* **Text for analysis**:
_ _ _ _ _
In addition, the VOC profile of patients with advanced adenoma was distinguishable from that of the control group (AUC ± 95% CI 0.79 ± 0.04; p < 0.001; sensitivity, 62%; specificity, 86%). These results imply that fecal gas analysis using eNose is a promising novel screening tool for the early detection of advanced neoplasia and CRC.

van Keulen et al. (2020) collected 511 breath samples. Overall, 64 patients were excluded from the study owing to unsatisfactory breath testing (n = 51), incomplete colonoscopy (n = 8), or colitis (n = 5). Patients were classified according to the most advanced lesions, viz. CRC (n = 70), advanced adenoma (n = 117), non-advanced adenoma (n = 117), hyperplastic polyps (n = 15), or no anomalies on colonoscopy (n = 125). The AUC was 0.76 for CRC and 0.71 for advanced adenoma. The AUCs for CRC and advanced adenoma obtained by blinded validation were 0.74 and 0.61, respectively; the AUCs generated by the CRC and advanced adenoma models were 0.84 (sensitivity, 95%; specificity, 64%) and 0.73 (sensitivity, 79%; specificity, 59%), respectively. This study suggested that exhaled VOCs are potential noninvasive biomarkers for detecting CRC and advanced adenoma. Future studies should include larger samples to improve the potential of VOC analysis for identifying malignant colorectal lesions.
_ _ _ _ _
* **Tasks to complete**:
a - Translate this sentence from the text on colorectal cancer detection into Spanish: "This study suggested that exhaled VOCs are potential noninvasive biomarkers for detecting CRC and advanced adenoma."
b - Carry the text on colorectal cancer detection forward, starting after its final sentence.
These records were taken from a different source than the text on colorectal cancer detection.

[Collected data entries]
_ _ _ _ _
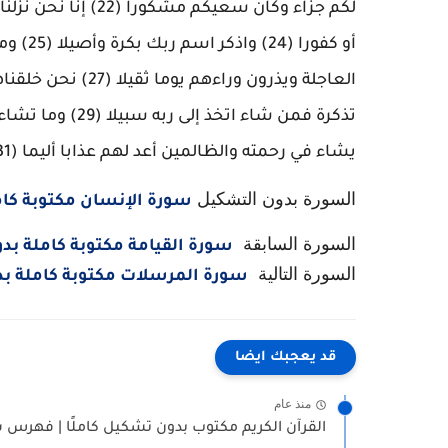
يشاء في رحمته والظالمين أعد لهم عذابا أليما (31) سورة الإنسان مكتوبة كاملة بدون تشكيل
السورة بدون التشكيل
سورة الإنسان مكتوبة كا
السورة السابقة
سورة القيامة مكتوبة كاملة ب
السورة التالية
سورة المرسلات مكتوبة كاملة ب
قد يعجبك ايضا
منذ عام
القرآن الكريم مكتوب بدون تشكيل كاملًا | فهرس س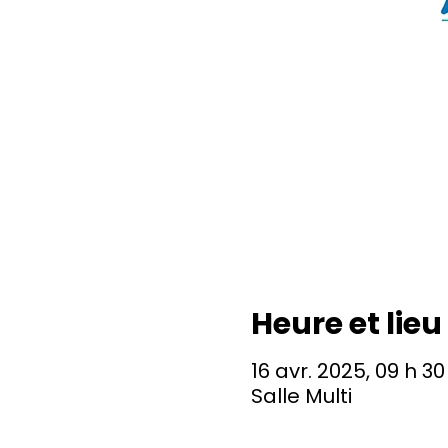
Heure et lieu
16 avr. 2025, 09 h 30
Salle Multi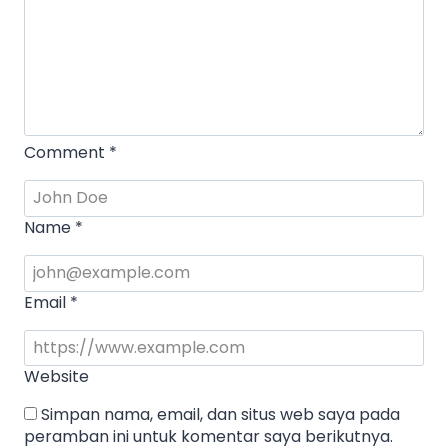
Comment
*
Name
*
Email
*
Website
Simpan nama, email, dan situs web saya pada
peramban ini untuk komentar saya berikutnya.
_ _ _ _ _
* **Results by task**:
a - Este estudio sugirió que los COV exhalados son posibles biomarcadores no invasivos para detectar el CCR y el adenoma avanzado.

b -
Tyagi et al. (2021) used eNose and gas chromatography–mass spectrometry to differentiate between the CRC group and non-cancer group based on their chemical fingerprints, revealing that eNose had good sensitivity and specificity. Using a neural network classifier, eNose could distinguish between the CRC and non-cancer groups, with an AUC of 0.81, high sensitivity of 91%, and specificity of 55%. Analysis of the CRC and non-cancer groups using a random forest classifier yielded an AUC of 0.80, sensitivity of 82%, and specificity of 55%.

eNoses in the diagnosis of inflammatory bowel disease

Inflammatory bowel disease (IBD) is an idiopathic, chronic, and nonspecific inflammatory intestinal disorder that can be classified into ulcerative colitis (UC) and Crohn’s disease (CD). The etiology and pathogenesis, which involve genetic susceptibility, environmental triggers (such as diet and lifestyle), and effects on the host microbiome, remain unclear. Bacterial diversity is difficult to study, because only 50% of organisms can be successfully cultured. Although modern genomic technologies can circumvent this problem, they are costly and laborious, making them difficult to adapt to routine clinical use. Among patients with IBD, the endoscopic disease activity level is associated with poor outcomes, and endoscopy remains the most reliable test for evaluating symptomatic patients. However, endoscopy is invasive and imposes physical, psychological, and financial burdens on patients, highlighting the need for noninvasive biomarkers for IBD diagnosis.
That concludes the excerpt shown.